Back to the blond whirlwind.
"I do maybe five or six different jobs," she said, "a lot of little businesses. I fancy myself an entrepreneur."
She teaches voice lessons, for instance, with "10 or 15 students," at her home.
She teaches dance at health clubs in the Bay Area -- "It's cardio dance," she says, "intensive exercise, not for people to learn the intricacies of technique."
She also runs a Broadway class, teaching choreography for Broadway tunes.
And, "About three, four years ago, I started getting calls from corporations, and started a side business. I go to companies and do team-building, exercise classes, dancing, singing, whatever. Four times a year I choreograph a performance for quarterly meetings. ... Out of that, I got a lot more corporate gigs."
A lot of work.
And she started a company, Creative Habit Academy, teaching after-school dancing, acting, singing, in elementary schools. She was getting too many job offers, so hired people to teach her curriculum.
And wants to figure out how to present her voice lessons on line.
I've been sent links to some of Bell's inspirational podcasts, blogs and other writing by friends on line. She is a global phenomenon.

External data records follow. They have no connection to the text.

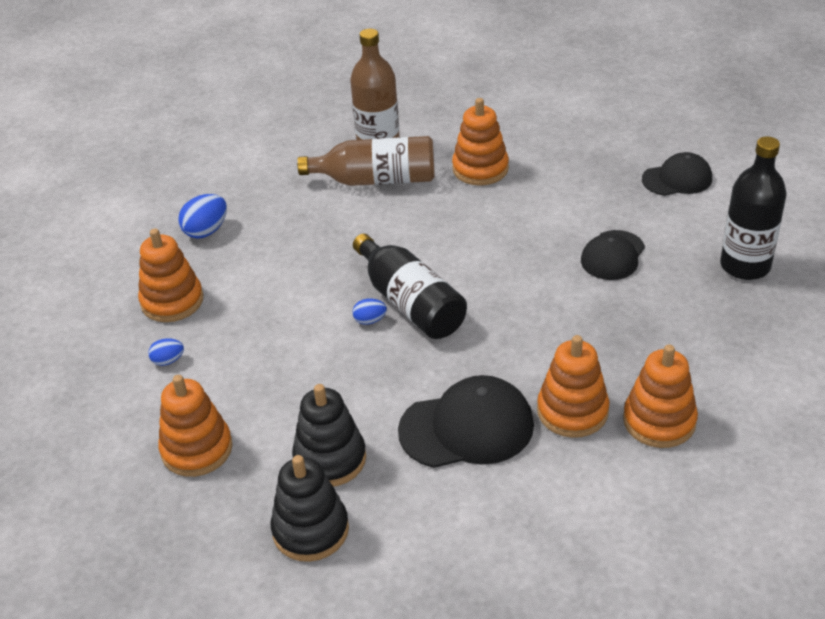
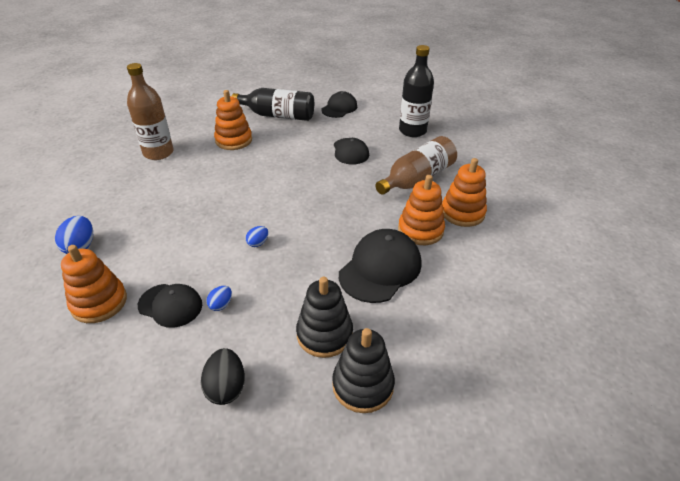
camera: 45 degrees left, 0 degrees up
blue egg [148,338,184,366] -> blue egg moved to [206,286,232,311]
orange stacking toy [158,375,233,477] -> black egg [201,348,245,405]
brown bottle [297,136,435,186] -> brown bottle moved to [375,136,457,195]
black bottle [353,234,467,339] -> black bottle moved to [232,88,314,121]
none -> black cap [138,284,202,328]

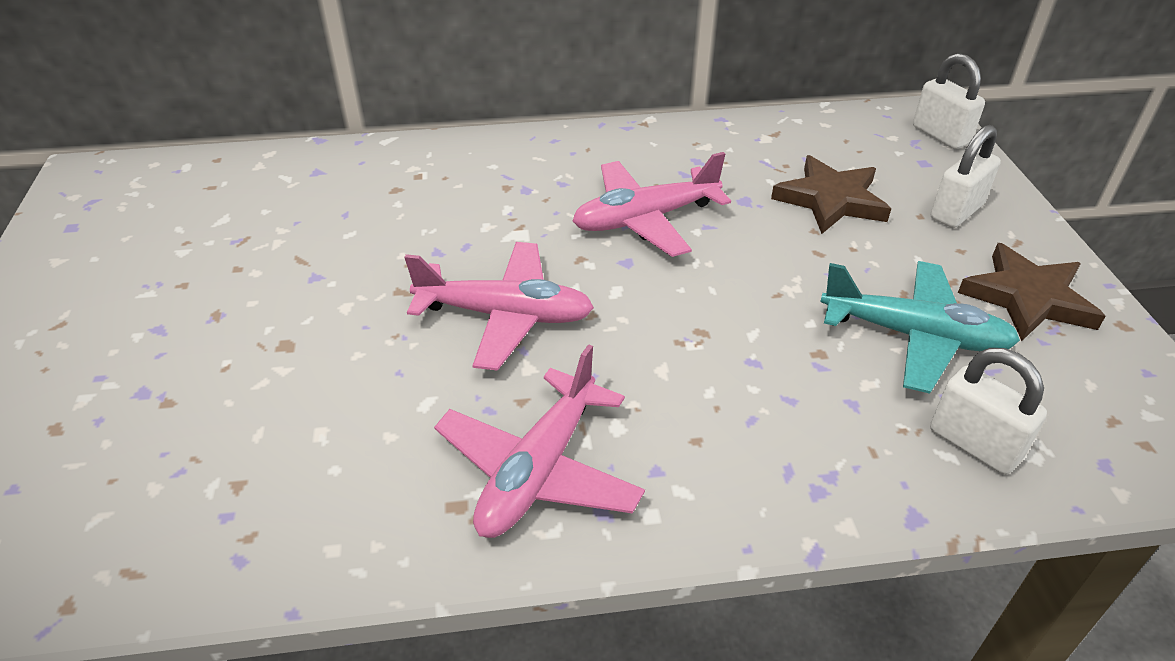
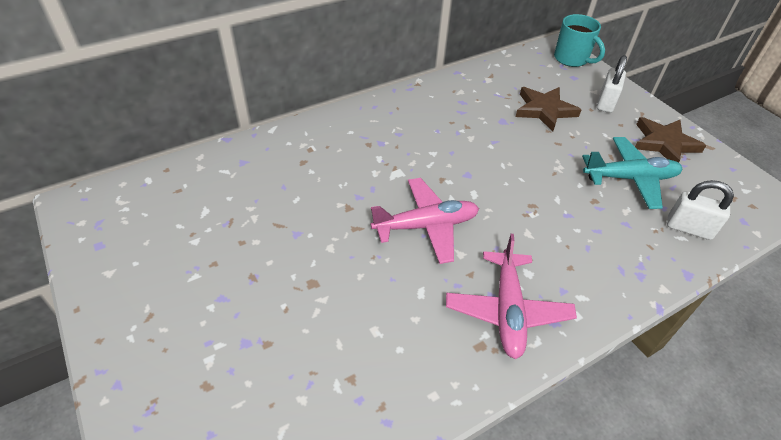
camera: 25 degrees left, 5 degrees up
pink plane [573,152,731,257] -> none
white padlock [913,53,985,149] -> turquoise mug [554,14,605,67]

"It's been interesting to see how many people download it, around the world," she said. "We're not sure why they do it. We have multiple downloads each month from Spain, Thailand, the Philippines, Canada."
Is it too much?
"I definitely have a problem with saying 'No,'" she said. "An overcommitment issue. Even when just working for myself, I have that problem. If I have too much on my plate, I worry it might get watered down, that the work I am doing is not as good as it could be."

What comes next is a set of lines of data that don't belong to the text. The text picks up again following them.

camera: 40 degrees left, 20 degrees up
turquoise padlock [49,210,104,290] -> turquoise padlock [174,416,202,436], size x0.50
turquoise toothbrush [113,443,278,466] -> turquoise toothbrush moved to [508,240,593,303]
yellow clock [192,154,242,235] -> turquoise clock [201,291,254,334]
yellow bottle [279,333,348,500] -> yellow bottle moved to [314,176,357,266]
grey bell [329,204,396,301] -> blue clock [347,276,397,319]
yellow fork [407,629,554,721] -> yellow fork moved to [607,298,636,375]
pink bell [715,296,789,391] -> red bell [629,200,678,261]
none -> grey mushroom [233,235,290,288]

"Doing an album, writing a new musical. If someone called ... I think I would say, 'Not this time.'"
Oh yeah. She said "new musical." She already co-wrote and starred in "Becoming Britney." It premiered at the New York International Fringe Festival, winning Bell an award, and played in 2010 at Center Rep. The San Francisco Chronicle's Robert Hurwitt said, "Bell's high-energy song-and-dance tribute-portrait of Spears -- half satiric, half affectionate and all brightly tuneful -- is unerringly winning."

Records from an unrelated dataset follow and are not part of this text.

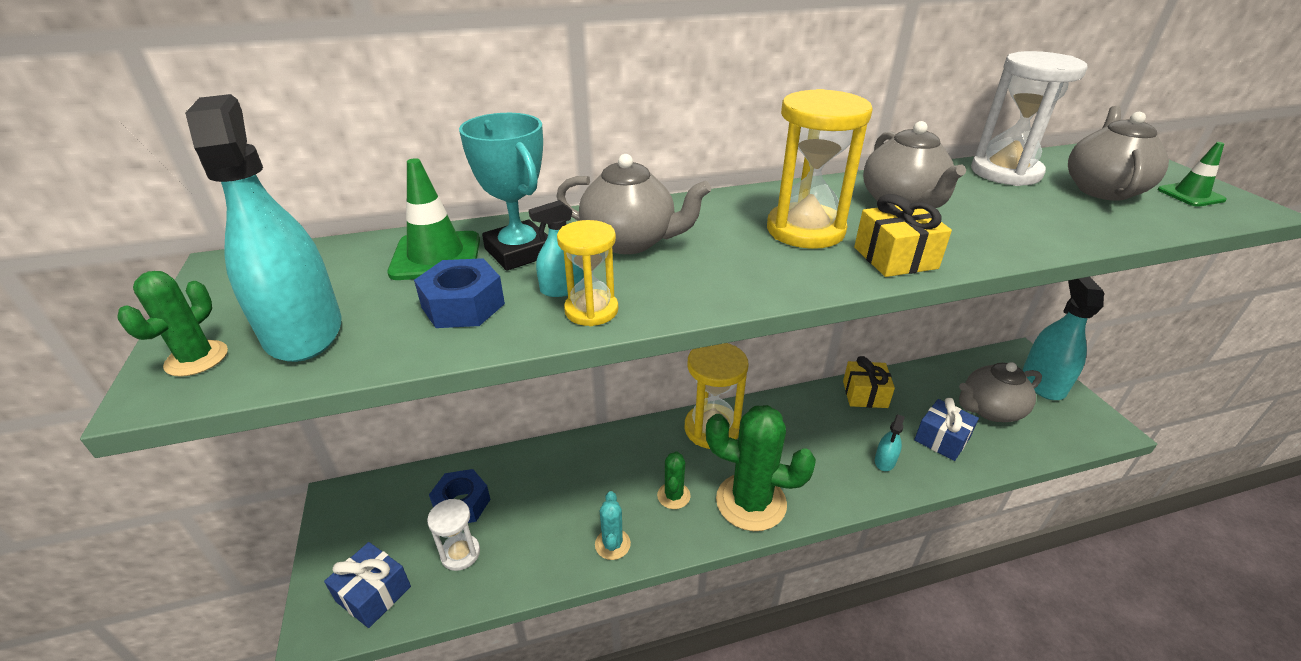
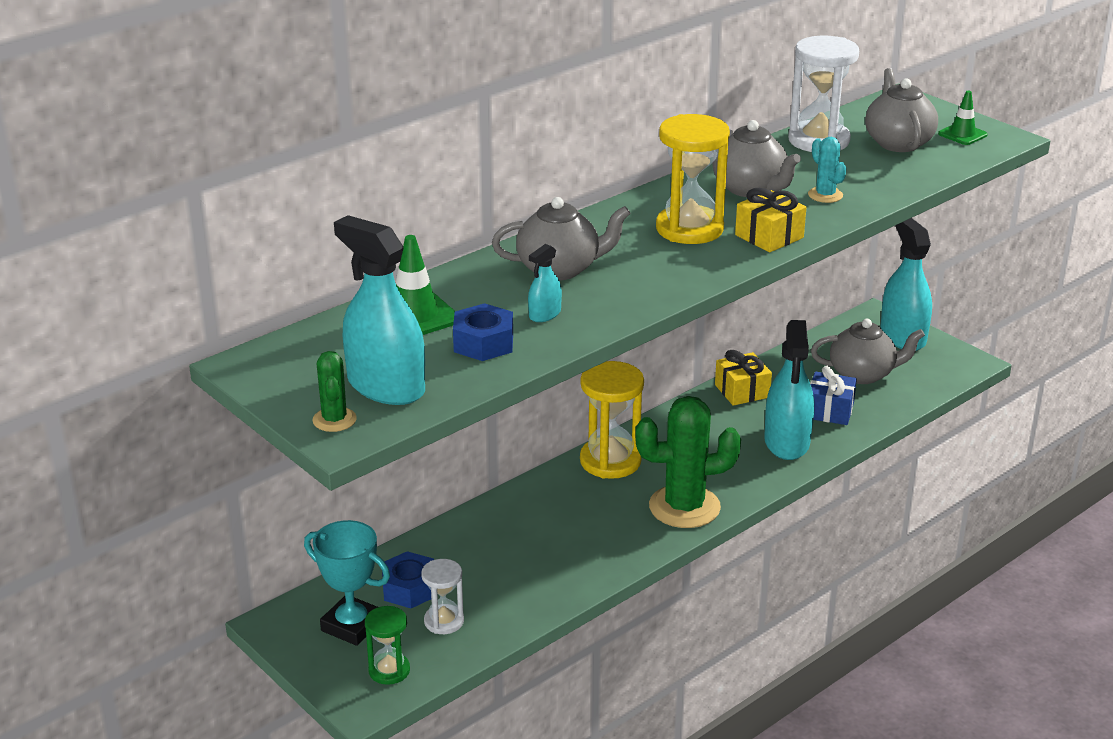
camera: 25 degrees left, 5 degrees down
blue gift [324,542,411,628] -> green hourglass [365,606,410,685]
turquoise trophy [459,113,548,271] -> turquoise trophy moved to [304,520,390,646]
yellow hourglass [557,220,618,326] -> none
turquoise cactus [595,491,631,560] -> turquoise cactus moved to [808,137,847,203]
green cactus [657,451,691,509] -> none
turquoise spray bottle [875,415,905,471] -> turquoise spray bottle [764,320,814,460], size x2.18
grey teapot [959,362,1042,422] -> grey teapot turned 135 degrees counterclockwise [811,319,925,384]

But, also, she said that back in December, during our initial interview. Since then, Center Rep has commissioned her to do a new show -- "The Real Housewives of Walnut Creek: The Musical," to premiere in April 2014.
Here's what the Center Rep website says: "Inspired by one of America's favorite (and perhaps despised) reality series, 'The Real Housewives of Walnut Creek: The Musical' channels all the craziness and cat-fights that -- for better or worse -- keep audiences tuning in for more. Meet the wives: Penny, Lulu, Joanne, Babette and Beezus -- and come be a part of our studio audience as we tape their "reunion special.'"
If anything, Bell is getting better and more productive. She owns any stage she's on, and she has plenty of other project coming along that will enrich the Bay Area theater scene. She will be directing "Guys and Dolls" for Broadway By The Bay, for instance.
And being a wife and mom has helped.
"Having a family and being able to concentrate on that has helped me let go of the anxiety of an audition," she said. "I don't have that anxiety about auditioning anymore. At this point, I love the idea of doing a show, but it has caused a lot of consternation in my family. Being gone at night is sort of hard. It has to be a family effort, a group effort."
And that is more important.
"I'm sort of able to let it go. I'm not as concerned about the stage. And more things seem to come to me when I let it go ... It's kind of a good feeling. Allows you to relax. There is something bigger than myself. It's one of the things I've liked about having children."